Great job on the birds Ack and Mother Ack!
Did he come to the call or did your Mom use her Ninja skills to sneak up on him?


----------



## Firefighter (Feb 14, 2007)

Did she put a whoopin on you again this year? Both her and Pops destroyed EVERYONE last season!

Congrats to her!


----------



## Ack (Oct 3, 2004)

QDMAMAN said:


> Great job on the birds Ack and Mother Ack!
> Did he come to the call or did your Mom use her Ninja skills to sneak up on him?

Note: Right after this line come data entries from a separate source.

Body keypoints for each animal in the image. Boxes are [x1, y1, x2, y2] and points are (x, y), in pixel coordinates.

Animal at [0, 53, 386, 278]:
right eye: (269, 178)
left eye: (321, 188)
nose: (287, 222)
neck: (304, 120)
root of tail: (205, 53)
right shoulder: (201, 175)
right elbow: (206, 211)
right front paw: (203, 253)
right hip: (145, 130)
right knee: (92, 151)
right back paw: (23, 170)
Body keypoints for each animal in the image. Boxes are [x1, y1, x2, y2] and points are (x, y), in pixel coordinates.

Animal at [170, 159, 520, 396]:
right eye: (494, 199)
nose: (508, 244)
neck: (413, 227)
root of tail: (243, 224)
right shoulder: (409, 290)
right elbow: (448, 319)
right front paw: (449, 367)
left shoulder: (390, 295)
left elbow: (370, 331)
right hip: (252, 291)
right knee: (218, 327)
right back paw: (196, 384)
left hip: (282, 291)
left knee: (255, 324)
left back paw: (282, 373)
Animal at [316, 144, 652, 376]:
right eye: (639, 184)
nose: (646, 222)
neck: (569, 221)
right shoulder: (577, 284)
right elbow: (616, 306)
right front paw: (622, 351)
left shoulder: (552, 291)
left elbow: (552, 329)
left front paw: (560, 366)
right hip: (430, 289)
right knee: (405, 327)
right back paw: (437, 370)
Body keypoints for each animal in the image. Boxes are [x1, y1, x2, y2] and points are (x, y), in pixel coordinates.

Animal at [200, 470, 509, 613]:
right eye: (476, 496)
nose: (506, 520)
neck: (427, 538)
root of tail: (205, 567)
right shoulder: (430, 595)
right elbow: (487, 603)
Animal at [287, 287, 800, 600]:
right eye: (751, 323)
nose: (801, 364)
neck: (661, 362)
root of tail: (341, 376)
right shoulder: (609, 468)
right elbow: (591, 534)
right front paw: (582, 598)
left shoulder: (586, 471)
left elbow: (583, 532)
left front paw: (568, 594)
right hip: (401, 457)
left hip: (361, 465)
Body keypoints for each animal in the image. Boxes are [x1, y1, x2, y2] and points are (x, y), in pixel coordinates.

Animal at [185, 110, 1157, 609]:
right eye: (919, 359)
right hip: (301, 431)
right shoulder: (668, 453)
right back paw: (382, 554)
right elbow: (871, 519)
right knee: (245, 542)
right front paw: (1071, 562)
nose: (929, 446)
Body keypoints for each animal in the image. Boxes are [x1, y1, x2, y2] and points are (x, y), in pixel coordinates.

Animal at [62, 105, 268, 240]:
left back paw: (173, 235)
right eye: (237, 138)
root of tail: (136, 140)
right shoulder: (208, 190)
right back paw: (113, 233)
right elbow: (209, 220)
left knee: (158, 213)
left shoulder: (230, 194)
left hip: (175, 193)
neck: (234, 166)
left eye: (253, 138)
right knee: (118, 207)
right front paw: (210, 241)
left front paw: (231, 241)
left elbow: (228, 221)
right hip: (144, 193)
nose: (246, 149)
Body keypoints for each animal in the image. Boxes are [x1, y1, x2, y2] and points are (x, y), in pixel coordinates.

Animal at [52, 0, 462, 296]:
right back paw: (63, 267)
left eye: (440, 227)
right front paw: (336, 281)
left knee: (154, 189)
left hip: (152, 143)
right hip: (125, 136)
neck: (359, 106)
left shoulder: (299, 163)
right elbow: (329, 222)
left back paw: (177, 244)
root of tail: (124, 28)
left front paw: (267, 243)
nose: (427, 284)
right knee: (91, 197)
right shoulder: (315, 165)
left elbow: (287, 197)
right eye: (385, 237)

Believe it or not the ninja skills. When I originally called them in she couldn't see the beards so she held off. They moved off and we were able to get in front of them, then she made her move....a 40 yard belly crawl out into the field! :tdo12:



Firefighter said:


> Did she put a whoopin on you again this year? Both her and Pops destroyed EVERYONE last season!
> 
> Congrats to her!


Oh no.....this year is mine! He was a nice 2 year old......10 1/4" beard and 3/4" spurs.


----------



## WMU05 (Oct 16, 2004)

Nice bird Brian, way to keep at it!

Outdoor Hub mobile, the outdoor information engine


----------



## Gobblerman (Dec 19, 2004)

Congrats Ack! Great story and awesome ending. Nice Gobbler too!


----------



## flockshot (Feb 23, 2007)

gotta love it ack....long miserable season, and BOOOOM! rewarded. good job for you and mom!


----------



## FireDoc66 (Oct 9, 2005)

Congrats on a great bird for yourself, and on the family kills as well! Great vid too! (Just now catching up on all my watching! :lol


----------